Comparison of Multi-frequency SAR Land Cover Signatures for Multi-site Semi-arid Regions of Africa
Spies, B.F.1; Brown, S.C.M.1; Lamb, A.1; Balzter, H.2; Fisher, P.2
1Astrium GEO-Information Services, UNITED KINGDOM; 2University of Leicester, UNITED KINGDOM

The need for accurate land cover maps for emergency response situations is well known, but cloud cover often obscures optical satellite imagery in the tropical and sub-tropical parts of the world, particularly in the rainy season. SAR sensors offer an alternative to optical systems since they are generally not influenced by cloud cover. Although much work has been done with single-frequency SAR images, the use of multi-frequency SAR to classify land cover and land cover change has not yet been fully exploited.

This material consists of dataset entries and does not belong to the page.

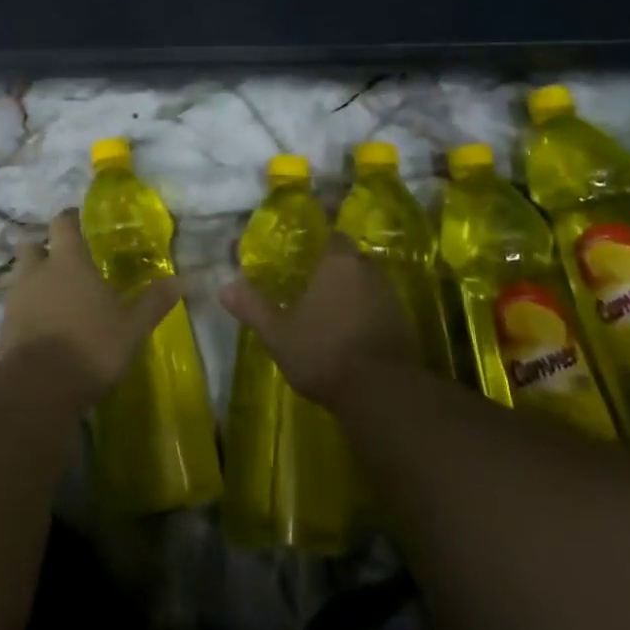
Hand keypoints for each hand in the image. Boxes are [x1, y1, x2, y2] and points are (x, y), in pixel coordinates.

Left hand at [0, 209, 178, 402]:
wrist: (36, 390)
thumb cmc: (90, 347)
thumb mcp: (132, 328)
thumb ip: (153, 302)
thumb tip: (181, 280)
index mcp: (68, 261)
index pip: (62, 223)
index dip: (70, 219)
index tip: (79, 221)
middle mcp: (37, 272)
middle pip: (31, 245)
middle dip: (44, 249)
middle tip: (64, 261)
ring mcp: (15, 300)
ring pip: (21, 277)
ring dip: (35, 281)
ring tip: (56, 299)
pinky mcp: (3, 328)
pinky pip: (15, 308)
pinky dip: (27, 312)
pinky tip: (44, 329)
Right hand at [221, 233, 417, 406]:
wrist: (384, 395)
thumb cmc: (325, 351)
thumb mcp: (278, 333)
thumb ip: (253, 307)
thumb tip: (224, 287)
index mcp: (338, 261)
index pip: (330, 234)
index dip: (316, 239)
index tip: (301, 249)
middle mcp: (368, 270)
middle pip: (349, 258)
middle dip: (331, 268)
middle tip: (309, 281)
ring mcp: (391, 297)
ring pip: (365, 283)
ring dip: (349, 292)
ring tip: (326, 309)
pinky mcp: (405, 325)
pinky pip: (378, 308)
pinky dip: (364, 314)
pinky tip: (348, 333)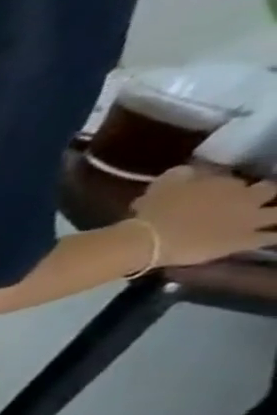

This study shows the analysis and comparison of different SAR backscatter signatures (sigma-nought distributions) for distinguishable land cover types over multiple semi-arid test sites in Africa. Three sites were chosen, in Tanzania, Chad and Sudan, where existing multi-frequency data was available from the different SAR archives. Broad land cover classes from the Food and Agricultural Organisation (FAO)’s land cover classification system (LCCS) are compared. These classes are primarily vegetation, agriculture, settlements, bare areas and water. The land cover types are identified using very high resolution imagery on Google Earth. The SAR signatures analysed include a wide selection of different polarimetric modes of SAR backscatter values from ALOS PALSAR (L-band), ENVISAT ASAR (C-band) and TerraSAR-X (X-band).

The first site is located in Tanzania with data acquired during both wet and dry season for all three frequencies. Wet and dry season data are available over a second test site in Sudan, and for the dry season at a third test site in Chad. All data were acquired between 2008 and 2010. Wet and dry season data were identified and chosen by comparing acquisition times with meteorological data. The variation of SAR sigma-nought signatures for different land cover types are observed between the wet and dry seasons. In addition, the variation in these seasonal signatures are compared between the different test sites to identify whether signatures are unique to each site or whether there are common trends or signatures applicable to multiple sites. Through this comparison the use of multi-frequency SAR data for land cover classification over semi-arid regions are assessed. The analysis and comparison of the different dimensions of the SAR systems, specifically polarisation and frequency, for different land cover types is a first step towards developing a transferable classification algorithm using multi-frequency SAR over semi-arid regions. Further work will include a similar comparison of SAR signatures for forested areas, and then the development of a transferable classification algorithm using different frequency / polarimetric combinations.

This project, part of the GMES Initial Operations - Network for Earth Observation Research Training (GIONET), aims to investigate the use of multi-frequency SAR for land cover and land cover change mapping, and its application to general land cover management and emergency response situations. Different approaches of using multi-frequency, multi-polarimetric, multi-incidence angle and multi-temporal SAR datasets are investigated and some initial results are presented.